__Page extract__
How to Write the Perfect Master's of Design Thesis
A Part of a Series on Deep Dives into Stuff I've Obsessed Over and Nailed (IMHO)
There are a lot of ways to write a design thesis. But fewer how-to guides.
This one is mine.
I have spoken before about how writing has long been one of the central practices in my life; how writing is difficult, often maddening, but unequivocally the most essential ingredient to thinking clearly. This guide traverses that relationship as it plays out in the context of writing about design in an academic context.
*Important: this is a living document. Feedback is welcome, please leave comments!*
My perspective on design thesis writing comes from both sides of the table, as it were. I completed my own Master’s of Design thesis at TU Delft, where it earned me summa cum laude. Now, as a PhD student working within the Berkeley Institute for Design and the Co-Design Lab, I am a graduate student instructor in UC Berkeley’s Master’s of Design program.

__What you are asked to do__
For each statement below, answer yes or no to whether the design thesis guide above agrees with it, and quote the words from the guide that settle it.
1. The author completed a Master's of Design thesis at TU Delft.
2. The author says how-to guides outnumber the ways to write a design thesis.
3. The author now teaches in UC Berkeley's Master's of Design program as a professor.

__Record excerpts__
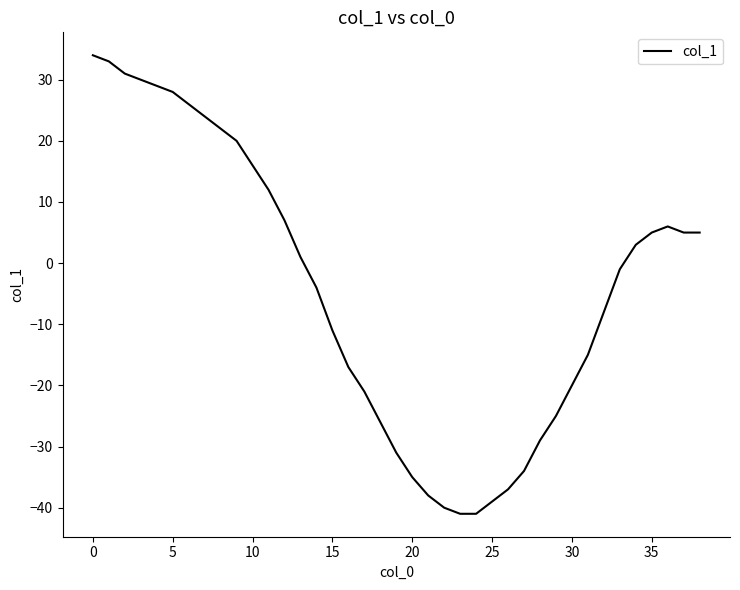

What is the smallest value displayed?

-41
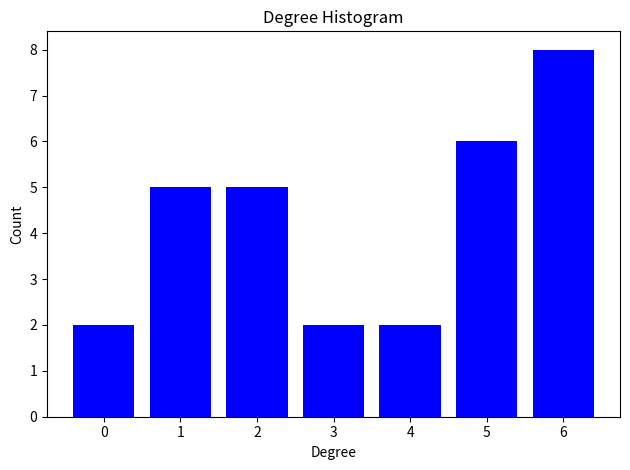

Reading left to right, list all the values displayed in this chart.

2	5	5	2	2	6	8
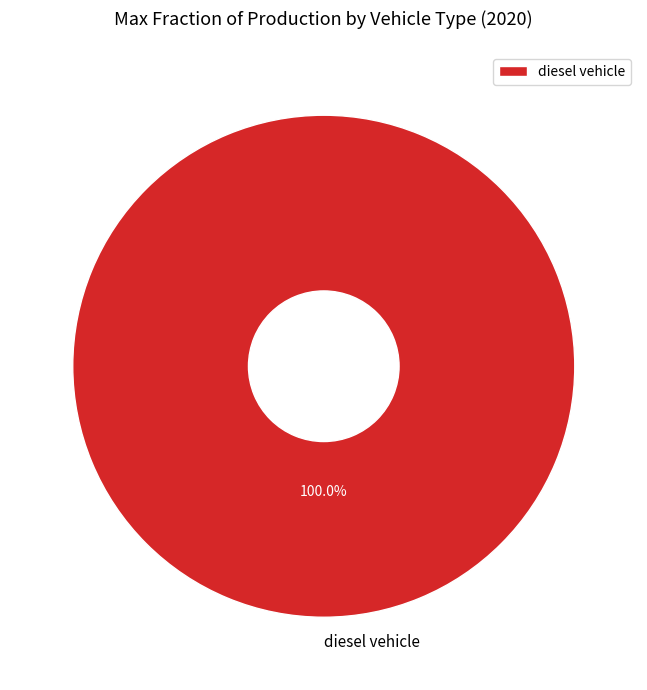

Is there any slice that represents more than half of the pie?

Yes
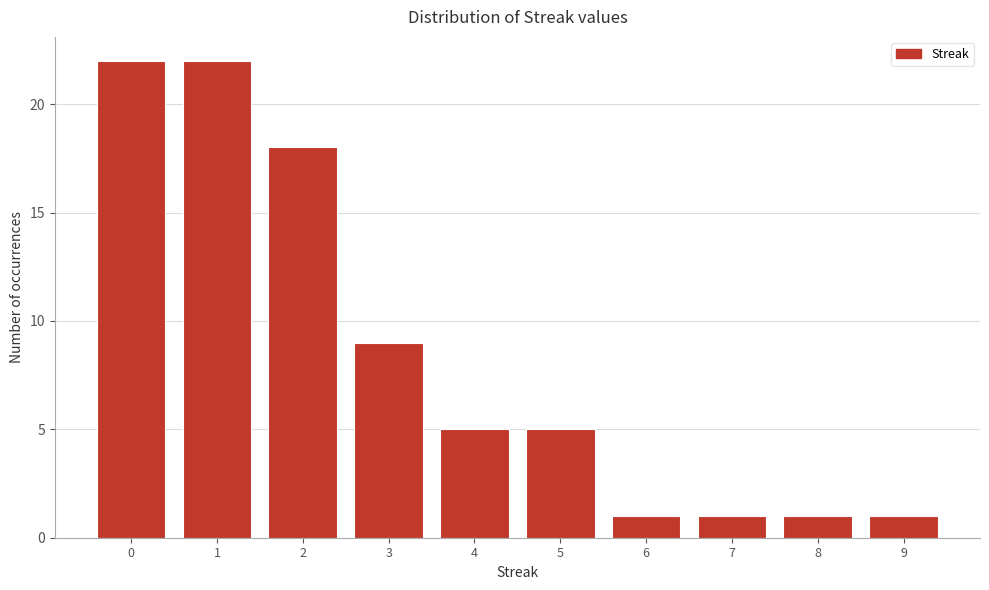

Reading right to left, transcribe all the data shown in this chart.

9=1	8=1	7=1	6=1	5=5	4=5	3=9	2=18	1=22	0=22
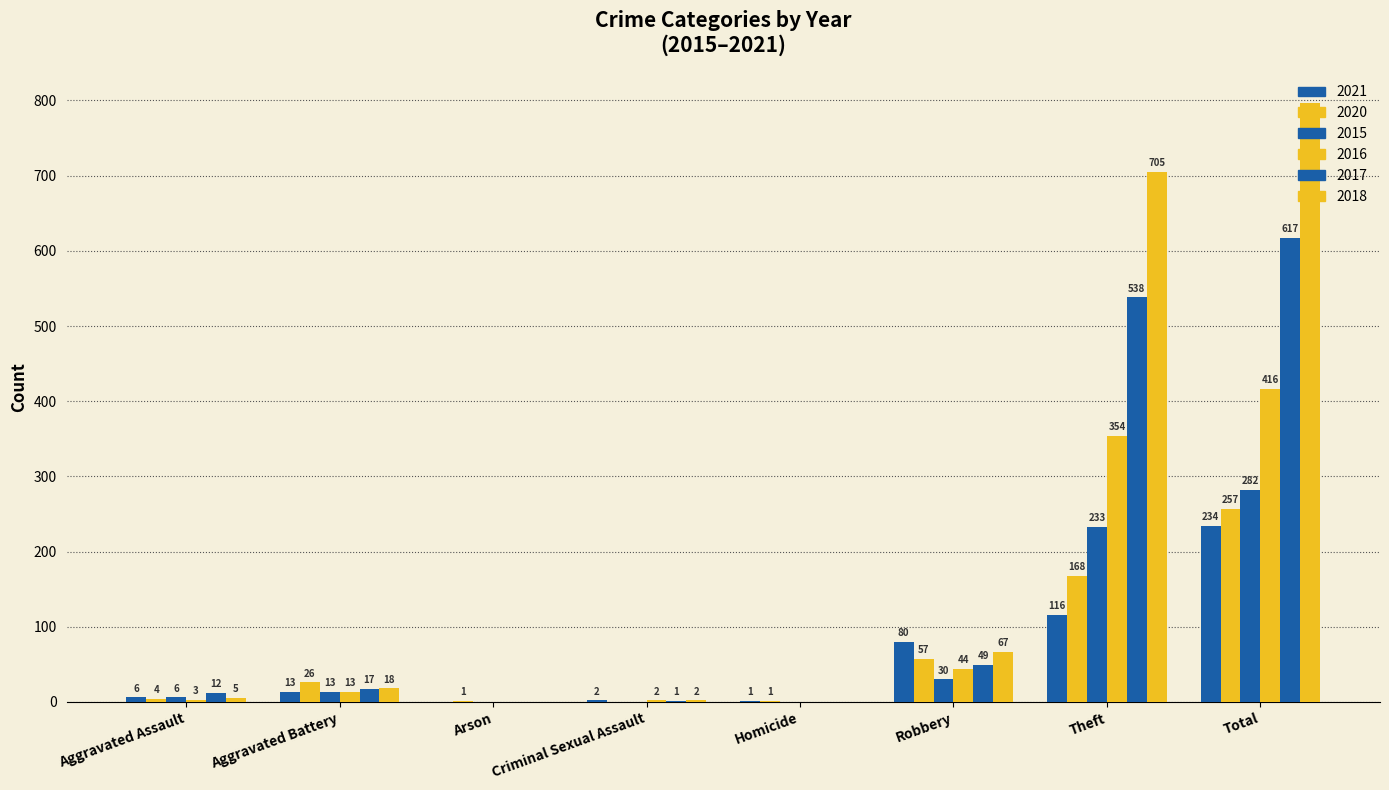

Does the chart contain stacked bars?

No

* * *

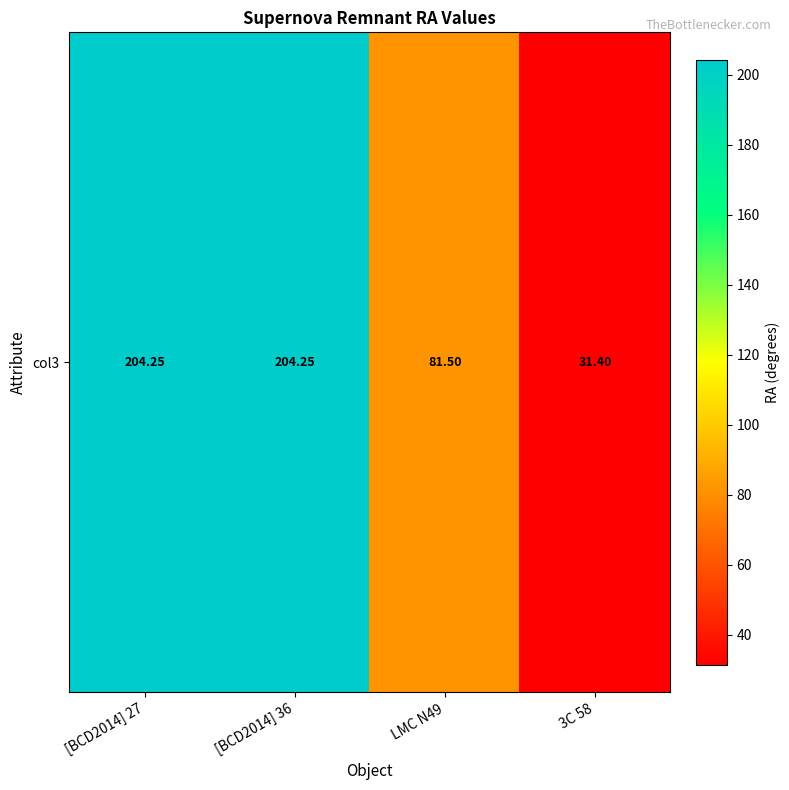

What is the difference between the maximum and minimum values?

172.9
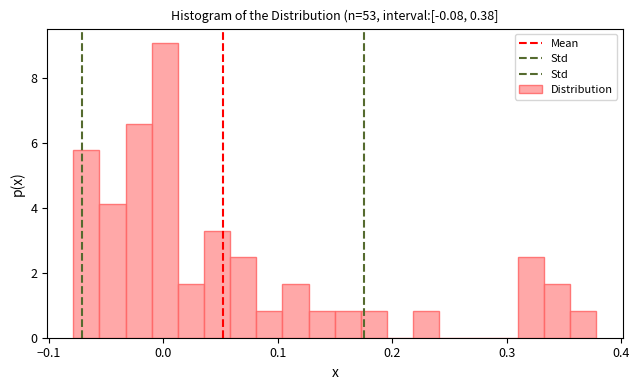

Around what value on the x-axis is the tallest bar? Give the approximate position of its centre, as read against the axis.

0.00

--

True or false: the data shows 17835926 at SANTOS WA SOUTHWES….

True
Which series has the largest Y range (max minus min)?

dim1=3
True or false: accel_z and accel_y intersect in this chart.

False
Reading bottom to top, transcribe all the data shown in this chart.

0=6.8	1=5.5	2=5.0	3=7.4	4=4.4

__Answer space__
1. Yes: "I completed my own Master’s of Design thesis at TU Delft"
2. No: "There are a lot of ways to write a design thesis. But fewer how-to guides."
3. No: "as a PhD student working within the Berkeley Institute for Design and the Co-Design Lab, I am a graduate student instructor in UC Berkeley’s Master’s of Design program"